There is still room to grow as Saudi Arabia’s daily trading volume is about $900 million while for most other markets it is in the $50m range. About 80 to 90 per cent of the $25bn that entered regional markets this year is invested by passive investors, tracking the benchmark indexes.

“Active investors are not rushing in. They are watching the markets closely but not yet coming in a meaningful way,” Mr Leenart notes.

Apart from the brokerage businesses, debt issuances - both by corporates and sovereigns in the region - as well equity capital markets deals and mergers and acquisition mandates, shave helped prop up JP Morgan’s business in the Middle East.

Sovereigns, particularly the GCC states, have approached the international debt capital markets to plug their budget deficits and widen their funding base in the wake of three-year oil price shock. Abu Dhabi, which accounts for about 6 per cent of the world’s proven oil reserves, last month raised $10bn. Bahrain, last month also raised $2bn through a mix of bond and sukuk deals. Saudi Arabia is said to be considering plans to tap the debt market later this year, according to media reports.

Corporates have also enjoyed the low interest rate regime and diversified their fund sources by tapping the loan and bond markets. Orders for Saudi Aramco's debut international bonds topped $100bn, a record-breaking vote of market confidence for the oil giant; JP Morgan was among the banks on the deal. Adnoc is another state-owned oil company, which is considering bond plans, its chief financial officer said earlier this month.

“I think funding will continue [in the region] as we probably will have about $80bn of debt [issuance] volumes this year,” Mr Leenart said. “M&A, both inbound and outbound, will continue to keep us busy … both have equally big flows.”

The UAE, Saudi and Egypt the three biggest markets for JP Morgan, he said.

“UAE is a market where we have very strong companies and there is a big focus on bring in FDI …. $2bn here, $5bn there. They have done tremendously well on that front,” he said.

The value of mergers and acquisitions in the Middle East and North African has reached $120.6 in the first nine months of the year, up 160 per cent on the same period last year, according to data by Refinitiv.
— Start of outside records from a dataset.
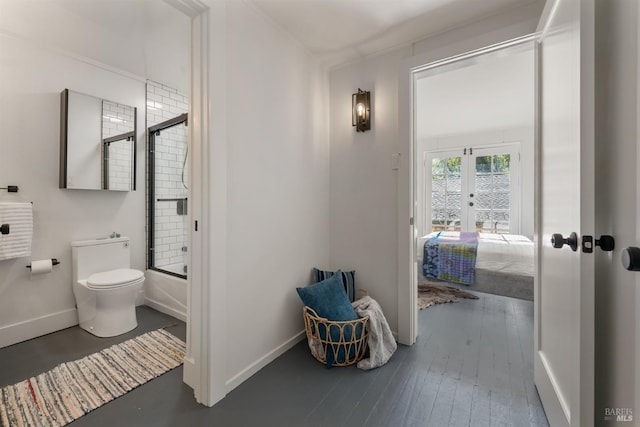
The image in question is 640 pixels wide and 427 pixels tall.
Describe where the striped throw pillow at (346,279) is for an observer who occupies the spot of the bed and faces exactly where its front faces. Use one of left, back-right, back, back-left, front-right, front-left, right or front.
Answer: front-left

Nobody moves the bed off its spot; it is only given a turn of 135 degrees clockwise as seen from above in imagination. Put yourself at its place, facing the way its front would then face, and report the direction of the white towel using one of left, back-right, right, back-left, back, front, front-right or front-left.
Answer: back

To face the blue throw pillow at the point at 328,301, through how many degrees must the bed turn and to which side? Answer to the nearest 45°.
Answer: approximately 45° to its left

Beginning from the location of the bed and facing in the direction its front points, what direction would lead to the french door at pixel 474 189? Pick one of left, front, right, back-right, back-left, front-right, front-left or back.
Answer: right

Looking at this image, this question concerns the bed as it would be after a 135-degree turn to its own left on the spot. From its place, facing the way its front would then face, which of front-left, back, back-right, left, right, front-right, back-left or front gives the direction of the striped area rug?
right

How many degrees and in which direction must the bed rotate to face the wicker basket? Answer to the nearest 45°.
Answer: approximately 45° to its left

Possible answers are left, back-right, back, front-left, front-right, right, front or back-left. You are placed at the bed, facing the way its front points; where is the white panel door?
left

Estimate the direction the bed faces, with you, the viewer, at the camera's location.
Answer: facing to the left of the viewer

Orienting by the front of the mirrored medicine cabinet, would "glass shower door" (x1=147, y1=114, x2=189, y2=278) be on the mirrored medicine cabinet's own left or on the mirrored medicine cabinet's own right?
on the mirrored medicine cabinet's own left

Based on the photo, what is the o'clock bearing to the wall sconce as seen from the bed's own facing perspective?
The wall sconce is roughly at 10 o'clock from the bed.
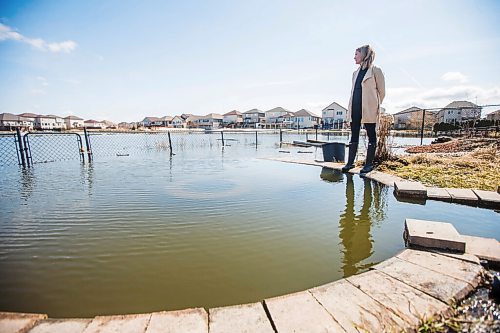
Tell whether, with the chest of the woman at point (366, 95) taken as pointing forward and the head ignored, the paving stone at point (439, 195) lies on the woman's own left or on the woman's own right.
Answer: on the woman's own left

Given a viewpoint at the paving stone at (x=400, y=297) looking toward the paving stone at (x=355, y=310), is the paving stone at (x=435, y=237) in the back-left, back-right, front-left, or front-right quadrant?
back-right

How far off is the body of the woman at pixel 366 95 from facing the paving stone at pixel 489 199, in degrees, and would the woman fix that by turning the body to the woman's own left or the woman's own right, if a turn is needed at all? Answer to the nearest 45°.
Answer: approximately 90° to the woman's own left

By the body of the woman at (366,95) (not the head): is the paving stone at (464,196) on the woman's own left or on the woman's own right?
on the woman's own left

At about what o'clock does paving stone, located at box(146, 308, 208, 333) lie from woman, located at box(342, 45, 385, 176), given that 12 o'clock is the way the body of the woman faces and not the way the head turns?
The paving stone is roughly at 11 o'clock from the woman.

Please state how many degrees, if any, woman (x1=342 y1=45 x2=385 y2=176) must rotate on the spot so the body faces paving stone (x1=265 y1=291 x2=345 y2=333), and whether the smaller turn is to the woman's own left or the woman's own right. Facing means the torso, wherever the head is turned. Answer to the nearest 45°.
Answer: approximately 45° to the woman's own left

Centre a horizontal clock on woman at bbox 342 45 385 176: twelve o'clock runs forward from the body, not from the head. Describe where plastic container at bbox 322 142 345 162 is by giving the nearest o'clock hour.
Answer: The plastic container is roughly at 4 o'clock from the woman.

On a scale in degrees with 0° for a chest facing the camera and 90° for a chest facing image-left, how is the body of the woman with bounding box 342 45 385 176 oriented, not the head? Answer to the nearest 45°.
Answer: approximately 45°

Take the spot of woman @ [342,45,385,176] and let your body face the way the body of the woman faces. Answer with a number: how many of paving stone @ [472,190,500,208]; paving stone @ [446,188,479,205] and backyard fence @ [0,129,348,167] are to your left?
2

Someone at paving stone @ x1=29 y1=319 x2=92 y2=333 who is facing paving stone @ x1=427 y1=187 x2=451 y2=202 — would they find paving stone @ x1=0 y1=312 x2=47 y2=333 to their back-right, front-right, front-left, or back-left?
back-left

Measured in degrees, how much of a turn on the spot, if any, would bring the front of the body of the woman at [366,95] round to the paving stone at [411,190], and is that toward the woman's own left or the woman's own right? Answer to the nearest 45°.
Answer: approximately 45° to the woman's own left
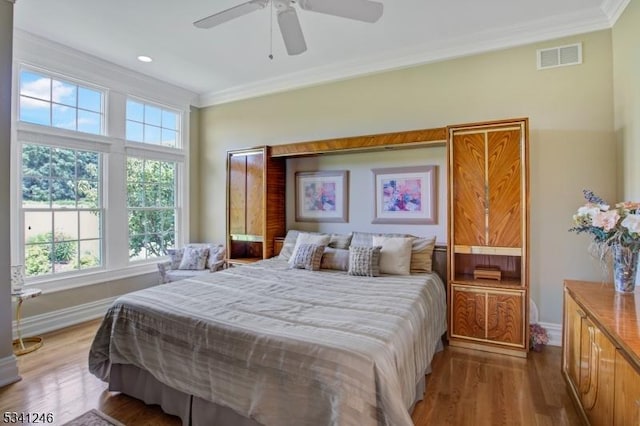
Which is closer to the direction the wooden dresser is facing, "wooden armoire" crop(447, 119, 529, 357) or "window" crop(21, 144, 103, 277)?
the window

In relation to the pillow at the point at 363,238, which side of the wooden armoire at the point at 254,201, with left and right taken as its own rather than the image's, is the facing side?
left

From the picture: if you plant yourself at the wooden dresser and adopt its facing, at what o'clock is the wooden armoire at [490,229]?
The wooden armoire is roughly at 2 o'clock from the wooden dresser.

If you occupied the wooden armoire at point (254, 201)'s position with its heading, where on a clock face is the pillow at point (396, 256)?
The pillow is roughly at 9 o'clock from the wooden armoire.

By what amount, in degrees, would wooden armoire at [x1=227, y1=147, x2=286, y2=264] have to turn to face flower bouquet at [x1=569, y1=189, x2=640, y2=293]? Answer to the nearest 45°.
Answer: approximately 90° to its left

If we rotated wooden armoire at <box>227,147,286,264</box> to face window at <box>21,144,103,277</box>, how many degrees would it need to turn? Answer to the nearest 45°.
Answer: approximately 45° to its right

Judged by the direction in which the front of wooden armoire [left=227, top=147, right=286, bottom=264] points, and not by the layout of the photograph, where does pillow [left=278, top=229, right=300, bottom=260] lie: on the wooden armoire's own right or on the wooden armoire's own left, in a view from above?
on the wooden armoire's own left

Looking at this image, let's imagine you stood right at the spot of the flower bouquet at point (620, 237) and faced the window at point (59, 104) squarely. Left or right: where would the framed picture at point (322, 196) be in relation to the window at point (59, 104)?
right

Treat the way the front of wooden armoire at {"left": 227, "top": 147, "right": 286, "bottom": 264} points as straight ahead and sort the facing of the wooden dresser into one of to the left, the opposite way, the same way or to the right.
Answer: to the right

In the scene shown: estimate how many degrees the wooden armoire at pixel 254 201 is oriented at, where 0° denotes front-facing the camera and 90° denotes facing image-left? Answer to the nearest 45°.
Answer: approximately 45°

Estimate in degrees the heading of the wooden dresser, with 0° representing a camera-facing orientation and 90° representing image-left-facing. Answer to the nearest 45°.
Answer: approximately 90°

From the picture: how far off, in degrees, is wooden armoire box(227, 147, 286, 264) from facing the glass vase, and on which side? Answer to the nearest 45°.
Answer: approximately 90° to its left

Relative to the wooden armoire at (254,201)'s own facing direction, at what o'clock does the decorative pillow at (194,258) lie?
The decorative pillow is roughly at 2 o'clock from the wooden armoire.
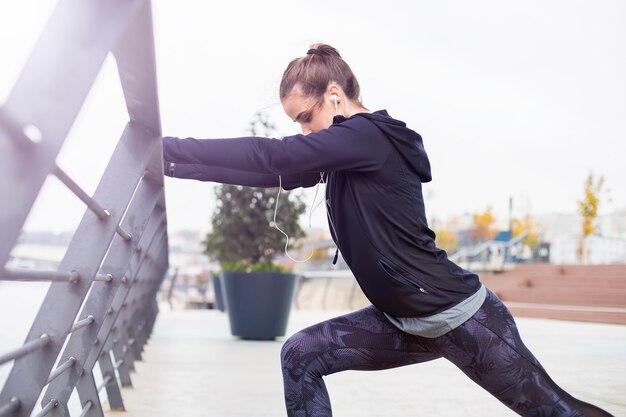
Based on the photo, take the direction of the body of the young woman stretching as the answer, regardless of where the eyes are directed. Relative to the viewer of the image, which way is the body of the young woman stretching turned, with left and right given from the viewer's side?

The biggest deals so far this year have been the $69bn acquisition of Sabic by Saudi Aramco, Kuwait Finance House’s $7.6bn purchase of Ahli United Bank and Adnoc’s $4bn sale of pipeline assets to US investment companies KKR and BlackRock.

“If you look at the equity deals, we have been involved in most of them [in the region]. The debt, we have a huge share and in M&A we are a leading bank in the region,” he said, adding that the business next year will be consistent with this year.

“So net-net, we see the same sort of deal flow in 2020, which we have seen in 2019, barring any major geopolitical or any other shock,”  Mr Leenart said.